# Spike Train Analysis: exercise 4

This notebook covers the following topics:

* Higher-order correlations; Compound Poisson Process as a model of population correlations
* Complexity distribution
* Analysis of higher order correlations with the SPADE method

In [None]:
import numpy as np
import matplotlib.pyplot as plt
import quantities as pq
import elephant.spike_train_surrogates as surr
import elephant.statistics as stats
import elephant.spike_train_generation as stocmod
import elephant.spade as spade

%matplotlib inline

# Task 3: Higher-order correlations

## 3.1 Compound Poisson Process (CPP)

The Compund Poisson Process (CPP) is a versatile model of parallel spike trains correlated by a well-defined correlation structure. Here, we use the CPP to generate various types of correlated data, that we will later analyse.

### Exercise

* Generate correlated parallel spike trains (e.g. 100) by means of the CPP (see `help(stocmod.cpp)`). 
* Plot the data: are correlations visible in the raster plot by eye? 
* Plot also the population histogram and the histogram of its values (the *complexity distribution*): is the correlation visible there? Try different firing rates and amplitude distributions.
* Discuss the role of the amplitude distribution in determining the correlation structure among the parallel spike trains.

WHAT TO DO:
[A] In the spike train notebook, which model is used to generate correlated parallel spike trains?
[B] Say whether each statement agrees with the spike train notebook, answering yes or no and quoting the deciding words: (i) The notebook imports the SPADE module from elephant. (ii) The exercise suggests generating 10 correlated spike trains as an example. (iii) The histogram of the population histogram's values is called the complexity distribution.
[C] Write the next part of the spike train notebook, picking up after its last exercise point.
The material placed after the spike train notebook plays no part in this work.

DATASET CONTENT:
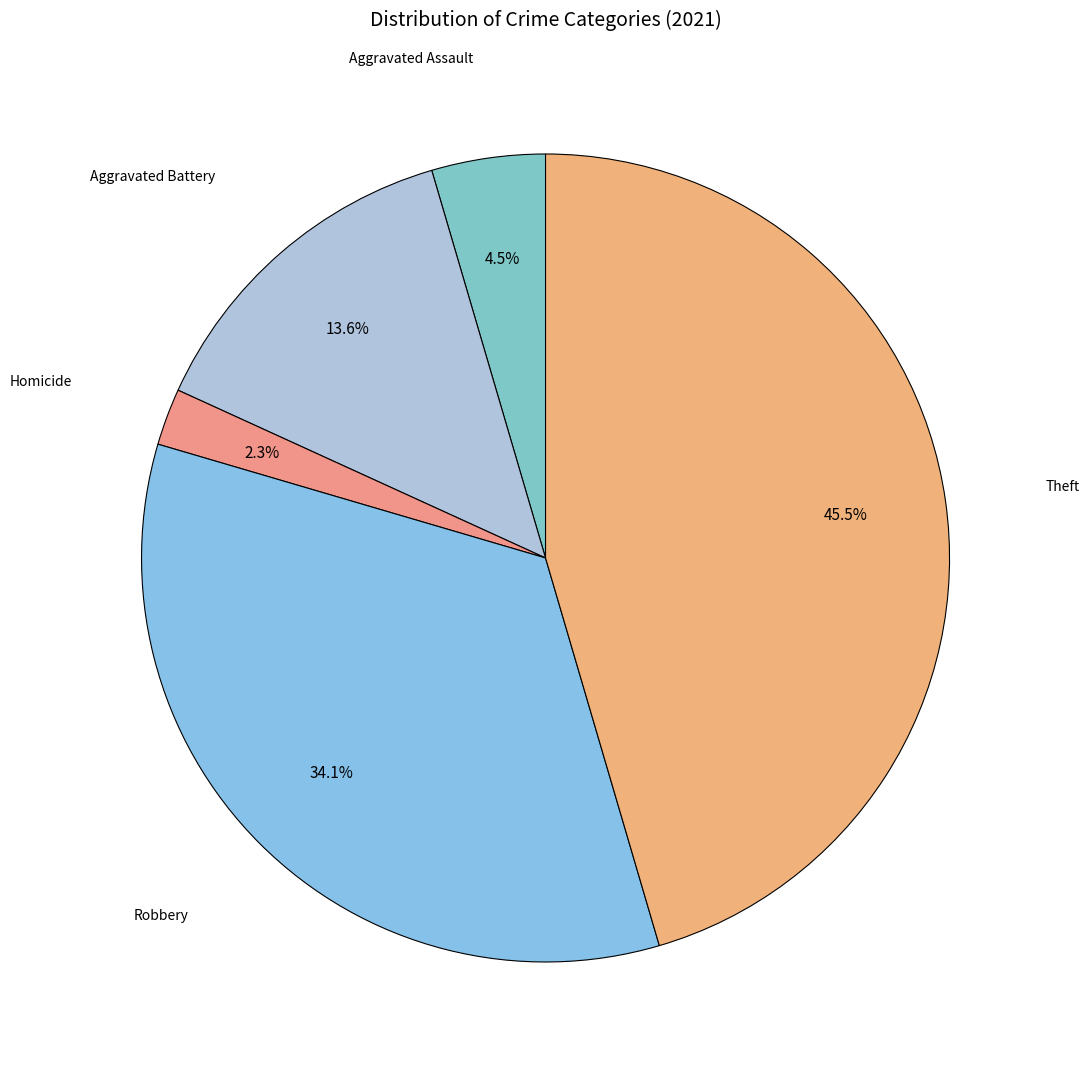

The Aggravated Battery slice represents 14% of the pie. True or false?

True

EXPECTED RESPONSES:
[A] The Compound Poisson Process (CPP).

[B]
(i) Yes: "import elephant.spade as spade"
(ii) No: "Generate correlated parallel spike trains (e.g. 100)"
(iii) Yes: "the histogram of its values (the *complexity distribution*)"

[C]
* Discuss the relation between the amplitude distribution and the complexity distribution.

In [None]:
# Spike train parameters
num_units = 100      
rate = 2 * pq.Hz 
trial_duration = 10 * pq.s
# - parameters for the CPP model
assembly_size = 20
p_coinc = 0.05
jitter = 0 * pq.ms

# Analysis parameters
binsize = 1 * pq.ms

# Construct the amplitude distribution for the CPP
amp_dist = np.zeros(num_units + 1) 
amp_dist[1] = 1. - p_coinc
amp_dist[assembly_size] = p_coinc

# Generate the CPP data
cpp = stocmod.cpp(rate, amp_dist, trial_duration, shift=jitter)

# Compute the population histogram and the complexity distribution
complexity_cpp = stats.Complexity(cpp, bin_size=binsize, binary=True)
pophist = complexity_cpp.time_histogram
dist_cpp = complexity_cpp.pdf().flatten().magnitude
dist_cpp = np.concatenate([dist_cpp, np.zeros(num_units - len(dist_cpp))])

# Plot the results
fig = plt.figure(figsize=(12, 5))

ax1 = plt.subplot(2, 2, 1)
ax1.set_xlabel('Time (ms)')
ax1.set_ylabel('Unit ID')
for i, st in enumerate(cpp):
    ax1.plot(st.rescale('ms').magnitude, [i + 1] * len(st), '.', ms=1, color='black')

ax2 = plt.subplot(2, 2, 3, sharex=ax1)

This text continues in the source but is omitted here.